第33章 ★ボーナストラック
一瞬の間。
天海が、徐々に大きく目を見開いていく。
俺は俺で、彼女のその反応に驚愕する。見た動画の中では、似たような台詞を言っていたはずだが…?
一言一句同じではないだろうが、女優は意図を理解し、首を縦に振って迷いなく男の上に跨っていた。
天海のように面食らったりはしていなかった。
「天海?」
俺の胸に乗せていた彼女の両手首を俺は掴み、行動を促すように引っ張ってやった。
それでも、天海は唇を引き結んで何も言わず、動きもしない。
俺は念のため尋ね聞くことにした。
「嫌か?」
「若利くん…」
「なんだ」
「また、天童さんからDVD借りたでしょ…」
天海の勘の良さに内心舌を巻く。
「借りてなどいない」
返答に嘘は微塵もない。
天童はいつも「返さなくていいから」と一方的に置いていく。借りた覚えはない。
「嫌か、天海」
再び、問うた。
「下から舐められるのが嫌だというのならば、いつものようにお前を下にして――」
「バカっ!」
つい数分前に聞いたのと同じ言葉を、今度は何倍もの大きさで言い放った天海は、泣き出しそうな顔でそれ以上は何も言わずに上体を起こした。
そして、膝立ちのまま進み、俺の顔の前で止まった。
すべてをさらけ出したまま。
「これで…いい…?」
消え入りそうな問いかけの向こうに羞恥が滲んで見える。
俺は
「あぁ」
と頷いて、掴んだままの彼女の両手首を引いた。
情事の度に見ている、今日に限って言っても初めて目にするわけでもないその場所は、普段の情事の時とは異なり、彼女の身体が影となってあまりよくは見えない。
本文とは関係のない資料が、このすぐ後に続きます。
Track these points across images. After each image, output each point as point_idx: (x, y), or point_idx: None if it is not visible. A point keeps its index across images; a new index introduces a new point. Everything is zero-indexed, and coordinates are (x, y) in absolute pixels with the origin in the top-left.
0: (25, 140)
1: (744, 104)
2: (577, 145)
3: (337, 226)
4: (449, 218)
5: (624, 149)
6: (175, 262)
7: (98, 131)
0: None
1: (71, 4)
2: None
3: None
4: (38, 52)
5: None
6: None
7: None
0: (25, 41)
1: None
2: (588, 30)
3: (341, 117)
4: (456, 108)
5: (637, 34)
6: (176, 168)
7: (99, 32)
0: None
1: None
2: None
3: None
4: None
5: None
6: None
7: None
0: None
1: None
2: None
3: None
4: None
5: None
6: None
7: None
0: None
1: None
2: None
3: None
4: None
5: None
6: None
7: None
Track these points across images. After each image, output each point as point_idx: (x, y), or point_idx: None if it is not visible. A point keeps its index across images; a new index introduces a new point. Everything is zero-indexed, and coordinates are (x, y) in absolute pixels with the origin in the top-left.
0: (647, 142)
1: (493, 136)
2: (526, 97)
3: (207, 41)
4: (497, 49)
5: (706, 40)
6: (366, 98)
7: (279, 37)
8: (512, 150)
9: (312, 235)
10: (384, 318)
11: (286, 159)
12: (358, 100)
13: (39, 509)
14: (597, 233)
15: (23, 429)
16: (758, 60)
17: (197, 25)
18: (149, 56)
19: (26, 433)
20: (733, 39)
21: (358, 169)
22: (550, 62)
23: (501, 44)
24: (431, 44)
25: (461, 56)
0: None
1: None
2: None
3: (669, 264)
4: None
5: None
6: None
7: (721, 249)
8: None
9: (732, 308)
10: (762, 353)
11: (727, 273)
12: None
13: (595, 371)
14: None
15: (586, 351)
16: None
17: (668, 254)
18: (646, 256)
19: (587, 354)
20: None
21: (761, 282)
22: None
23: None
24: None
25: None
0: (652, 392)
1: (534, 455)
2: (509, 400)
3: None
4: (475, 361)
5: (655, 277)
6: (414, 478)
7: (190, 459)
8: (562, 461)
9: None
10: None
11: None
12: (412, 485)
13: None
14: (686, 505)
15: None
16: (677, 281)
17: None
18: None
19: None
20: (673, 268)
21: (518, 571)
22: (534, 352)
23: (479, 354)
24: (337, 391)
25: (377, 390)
ただ、覗く深淵からは彼女の蜜がため息のように静かに溢れ出ているようだ。
汗の匂いに混じった彼女の濃く甘い香りが脳を痺れさせる――俺は、唐突に、激しい喉の渇きを覚え、彼女の両手首を強く握ると“そこ”にむしゃぶりついた。
「あっ…!」
小さく声を発した天海は、次の瞬間、俺の唇が為す荒っぽい口づけに高く鳴く。